**TEXT UNDER STUDY:**
--------------------------------------------------
Just Outside Your Window

dove smudgeIt’s not much fun having a bad cold.  Besides feeling like you’ve been run over by a truck, if you’re made to stay home and rest it can be really boring.  And when it came my turn to be sick this season, I spent the day sitting there pouting, staring out our back window at Leitner Creek with my head propped up in my hands.  But soon, because I had to sit still for more than five seconds, I began to notice details outside that I’ve rarely paid much attention to.

It was a busy day in the thick green foliage surrounding the creek.  There were doves hanging out on the bird feeder, bobbing their heads and picking at the seed and as you might expect, a couple of squirrels were scurrying around on their daily commute, jumping from tree to tree.  Just past them in an Oak tree, I noticed an unusual looking “green flycatcher”.   When it quickly flew off I leaned forward and started searching the trees, because it was really getting busy outside.  There on a cypress tree was a large Pileated Woodpecker, working its way around the trunk, searching for bugs and on a feeder right in front of me, a pair of beautiful Painted Buntings, apparently having just arrived for the winter, were comically burying their heads deep into the feeder.   A flash of bright red caught my eye and there, further down the creek, was a pair of Cardinals flitting around on a cocoa plum bush.
--------------------------------------------------
**EXTRACTED DATA:**

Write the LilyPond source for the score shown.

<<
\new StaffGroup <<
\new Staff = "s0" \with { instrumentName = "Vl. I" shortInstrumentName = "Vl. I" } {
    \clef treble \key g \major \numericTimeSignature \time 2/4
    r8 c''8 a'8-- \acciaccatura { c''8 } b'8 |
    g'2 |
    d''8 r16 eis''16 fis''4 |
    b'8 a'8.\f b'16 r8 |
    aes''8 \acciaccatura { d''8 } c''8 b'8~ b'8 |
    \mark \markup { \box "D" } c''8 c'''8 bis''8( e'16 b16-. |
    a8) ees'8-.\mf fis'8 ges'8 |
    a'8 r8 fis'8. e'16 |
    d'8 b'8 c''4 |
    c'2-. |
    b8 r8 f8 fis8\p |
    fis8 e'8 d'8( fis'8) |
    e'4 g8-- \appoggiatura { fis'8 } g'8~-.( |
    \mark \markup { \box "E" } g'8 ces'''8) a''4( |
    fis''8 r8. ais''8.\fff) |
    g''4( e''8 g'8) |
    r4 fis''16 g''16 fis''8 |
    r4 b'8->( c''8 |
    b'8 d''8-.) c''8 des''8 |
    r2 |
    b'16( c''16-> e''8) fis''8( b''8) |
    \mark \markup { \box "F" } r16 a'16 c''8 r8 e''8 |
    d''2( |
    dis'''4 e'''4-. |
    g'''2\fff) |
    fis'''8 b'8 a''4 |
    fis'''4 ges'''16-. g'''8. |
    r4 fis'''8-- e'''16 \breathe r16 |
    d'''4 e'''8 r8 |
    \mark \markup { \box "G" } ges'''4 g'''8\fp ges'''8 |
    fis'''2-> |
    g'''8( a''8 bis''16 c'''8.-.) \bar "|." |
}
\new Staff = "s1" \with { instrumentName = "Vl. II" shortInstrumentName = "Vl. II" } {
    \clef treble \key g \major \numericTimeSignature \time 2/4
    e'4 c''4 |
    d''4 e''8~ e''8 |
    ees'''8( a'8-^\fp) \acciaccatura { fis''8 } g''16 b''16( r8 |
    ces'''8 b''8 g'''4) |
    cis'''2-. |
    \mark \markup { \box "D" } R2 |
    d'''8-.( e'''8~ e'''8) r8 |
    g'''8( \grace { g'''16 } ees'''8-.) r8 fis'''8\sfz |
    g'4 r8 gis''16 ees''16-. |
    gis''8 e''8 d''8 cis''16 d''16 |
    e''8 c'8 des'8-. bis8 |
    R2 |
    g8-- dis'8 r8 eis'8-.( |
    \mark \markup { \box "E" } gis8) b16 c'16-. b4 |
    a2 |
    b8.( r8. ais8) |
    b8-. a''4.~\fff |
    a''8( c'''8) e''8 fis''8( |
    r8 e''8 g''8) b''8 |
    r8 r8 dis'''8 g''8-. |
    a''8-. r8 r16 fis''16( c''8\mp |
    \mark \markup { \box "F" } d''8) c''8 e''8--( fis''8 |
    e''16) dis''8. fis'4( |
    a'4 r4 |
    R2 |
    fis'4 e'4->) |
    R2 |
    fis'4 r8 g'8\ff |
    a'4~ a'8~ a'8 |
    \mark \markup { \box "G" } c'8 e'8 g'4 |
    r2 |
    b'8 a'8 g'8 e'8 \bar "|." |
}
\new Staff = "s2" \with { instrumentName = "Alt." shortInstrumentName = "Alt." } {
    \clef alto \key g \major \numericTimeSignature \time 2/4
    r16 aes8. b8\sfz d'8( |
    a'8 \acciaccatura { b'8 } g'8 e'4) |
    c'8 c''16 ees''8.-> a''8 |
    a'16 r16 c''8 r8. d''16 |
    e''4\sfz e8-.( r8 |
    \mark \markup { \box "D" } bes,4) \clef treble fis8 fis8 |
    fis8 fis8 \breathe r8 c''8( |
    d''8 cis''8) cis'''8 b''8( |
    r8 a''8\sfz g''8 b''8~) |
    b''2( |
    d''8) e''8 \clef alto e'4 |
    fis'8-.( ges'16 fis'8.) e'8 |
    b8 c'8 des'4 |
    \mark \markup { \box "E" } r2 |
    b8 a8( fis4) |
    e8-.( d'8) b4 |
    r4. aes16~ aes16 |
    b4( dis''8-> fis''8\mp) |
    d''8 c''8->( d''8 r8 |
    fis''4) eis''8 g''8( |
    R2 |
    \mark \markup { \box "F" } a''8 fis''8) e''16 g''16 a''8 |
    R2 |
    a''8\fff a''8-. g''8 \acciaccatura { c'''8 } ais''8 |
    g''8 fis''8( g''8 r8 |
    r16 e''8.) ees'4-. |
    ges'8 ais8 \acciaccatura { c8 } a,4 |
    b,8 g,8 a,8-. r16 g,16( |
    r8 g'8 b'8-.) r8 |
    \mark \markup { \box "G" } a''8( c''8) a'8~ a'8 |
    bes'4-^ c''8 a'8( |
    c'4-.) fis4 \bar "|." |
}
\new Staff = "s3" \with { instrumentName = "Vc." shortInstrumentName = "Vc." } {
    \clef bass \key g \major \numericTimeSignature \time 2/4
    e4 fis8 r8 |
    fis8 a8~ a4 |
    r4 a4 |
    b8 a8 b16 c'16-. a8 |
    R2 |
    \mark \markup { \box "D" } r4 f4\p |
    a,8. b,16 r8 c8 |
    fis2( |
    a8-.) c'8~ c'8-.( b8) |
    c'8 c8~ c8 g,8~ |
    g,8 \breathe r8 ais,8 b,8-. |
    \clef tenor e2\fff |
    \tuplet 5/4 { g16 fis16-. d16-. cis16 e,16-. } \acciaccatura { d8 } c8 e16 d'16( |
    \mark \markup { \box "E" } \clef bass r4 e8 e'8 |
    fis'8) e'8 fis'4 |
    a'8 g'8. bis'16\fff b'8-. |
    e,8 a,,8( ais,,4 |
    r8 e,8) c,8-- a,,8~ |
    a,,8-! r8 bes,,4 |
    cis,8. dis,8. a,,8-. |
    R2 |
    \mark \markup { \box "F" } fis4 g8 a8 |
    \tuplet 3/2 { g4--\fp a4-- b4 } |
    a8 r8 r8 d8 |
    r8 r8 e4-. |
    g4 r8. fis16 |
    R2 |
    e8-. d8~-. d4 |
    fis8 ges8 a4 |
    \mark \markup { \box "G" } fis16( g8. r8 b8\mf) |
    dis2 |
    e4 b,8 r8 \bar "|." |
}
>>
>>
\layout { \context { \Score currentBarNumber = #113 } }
--------------------------------------------------
**TASKS:**
- a) From the text about watching wildlife outside a back window, output the passage between "dove smudgeIt’s not" and "much attention to.", inclusive.
- b) In the text about watching wildlife outside a back window, what kind of tree was the Pileated Woodpecker on?

**SOLUTION SET:**
- a)
dove smudgeIt’s not much fun having a bad cold.  Besides feeling like you’ve been run over by a truck, if you’re made to stay home and rest it can be really boring.  And when it came my turn to be sick this season, I spent the day sitting there pouting, staring out our back window at Leitner Creek with my head propped up in my hands.  But soon, because I had to sit still for more than five seconds, I began to notice details outside that I’ve rarely paid much attention to.

- b) A cypress tree.